EDIT: I haven't used the camera yet by the way, but cosmetically the condition is fantastic.  I have another Pentax so depending on what is said here, I might just sell this one.


----------



## dxqcanada (Feb 15, 2011)

The Spotmatic is a classic ... that camera will outlive you.

What is the other Pentax ?


----------



## holland1945 (Feb 15, 2011)

K1000, which I love.

I'm probably just going to re-sell the spotmatic because I'm low on money and probably shouldn't have bought it anyway...But we'll see once I use it I guess.


----------



## Mitica100 (Feb 16, 2011)

holland1945 said:


> K1000, which I love.
> 
> I'm probably just going to re-sell the spotmatic because I'm low on money and probably shouldn't have bought it anyway...But we'll see once I use it I guess.



My guess...  You'll keep it! :lmao:


----------



## Christie Photo (Feb 17, 2011)

holland1945 said:


> So, I recently purchased a Pentax Spotmatic SP with a Vivitar 90/230mm f4.5 zoom lens.  I paid $37 for it and was just curious about the thoughts on the price and the camera...I didn't do any research before I dropped the $37.  Was it worth it?
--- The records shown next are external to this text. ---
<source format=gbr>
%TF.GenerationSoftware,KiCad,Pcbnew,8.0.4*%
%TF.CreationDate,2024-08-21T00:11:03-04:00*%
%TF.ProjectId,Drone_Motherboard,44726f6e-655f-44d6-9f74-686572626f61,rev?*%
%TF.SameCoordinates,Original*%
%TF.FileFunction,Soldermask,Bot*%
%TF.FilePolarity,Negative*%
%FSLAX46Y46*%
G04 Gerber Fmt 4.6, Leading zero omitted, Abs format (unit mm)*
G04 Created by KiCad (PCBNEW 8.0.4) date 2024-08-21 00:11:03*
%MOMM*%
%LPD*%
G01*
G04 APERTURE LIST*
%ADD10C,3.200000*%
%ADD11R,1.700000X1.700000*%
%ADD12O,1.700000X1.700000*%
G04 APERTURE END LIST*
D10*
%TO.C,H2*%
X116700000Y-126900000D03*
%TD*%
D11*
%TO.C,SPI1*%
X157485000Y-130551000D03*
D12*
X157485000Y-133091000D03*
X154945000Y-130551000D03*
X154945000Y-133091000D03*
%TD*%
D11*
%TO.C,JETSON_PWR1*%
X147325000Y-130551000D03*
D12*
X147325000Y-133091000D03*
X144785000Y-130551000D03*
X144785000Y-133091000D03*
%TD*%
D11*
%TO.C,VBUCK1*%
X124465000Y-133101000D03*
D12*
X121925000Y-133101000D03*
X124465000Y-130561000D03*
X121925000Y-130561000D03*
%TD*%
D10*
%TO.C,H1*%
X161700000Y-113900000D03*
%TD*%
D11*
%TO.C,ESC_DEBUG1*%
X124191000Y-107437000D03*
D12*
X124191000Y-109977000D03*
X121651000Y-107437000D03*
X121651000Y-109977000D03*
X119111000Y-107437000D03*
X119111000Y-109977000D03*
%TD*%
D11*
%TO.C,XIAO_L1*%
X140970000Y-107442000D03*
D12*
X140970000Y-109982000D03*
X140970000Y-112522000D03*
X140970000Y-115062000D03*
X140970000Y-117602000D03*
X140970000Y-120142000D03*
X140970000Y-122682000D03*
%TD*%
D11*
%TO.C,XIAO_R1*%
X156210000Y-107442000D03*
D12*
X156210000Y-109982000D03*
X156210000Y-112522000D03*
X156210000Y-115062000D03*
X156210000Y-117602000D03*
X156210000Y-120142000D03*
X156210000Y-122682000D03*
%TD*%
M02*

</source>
Heh heh....  I paid over $200 for one more than 5 years ago.  I don't know why.  It is pristine, and it's the same model as my very first camera.

So, don't have a bit of remorse about the $37.

-Pete


----------



## IanG (Feb 18, 2011)

In many ways the SP is a nicer than the K1000 and slightly better built, the problem is that K mount lenses can't be used on the SP and screw mount lenses need an adaptor and only work manually on the K1000.
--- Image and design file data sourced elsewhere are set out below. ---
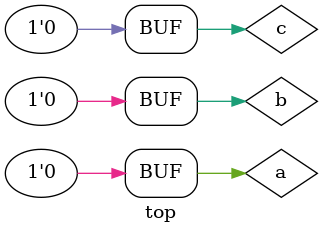
<source format=sv>

module top;
    logic a = 0;
    logic b = 0;
    assign c = (a|b);
    always @(c)
        if (a || b)
            $display("a or b");
    initial begin
        #1; a = 1;
        #1; a = 0;
        #1; a = 1'bx;
    end
endmodule

</source>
We have quite a few Pentax's both screw and K mount plus I have a couple of K mount Chinons so I;ve acquired 3 or 4 Tamro SP lenses with both K  & M42 Adaptal mounts so I can use the Tamron's on either system.  (I Said we as my wife also has an ME and a KX).  You can often find Tamron's SP lenses being sold quite cheaply and they are as good as any of the major camera manufacturers own lenses.

$37 sounds reasonable for that combo

Ian


----------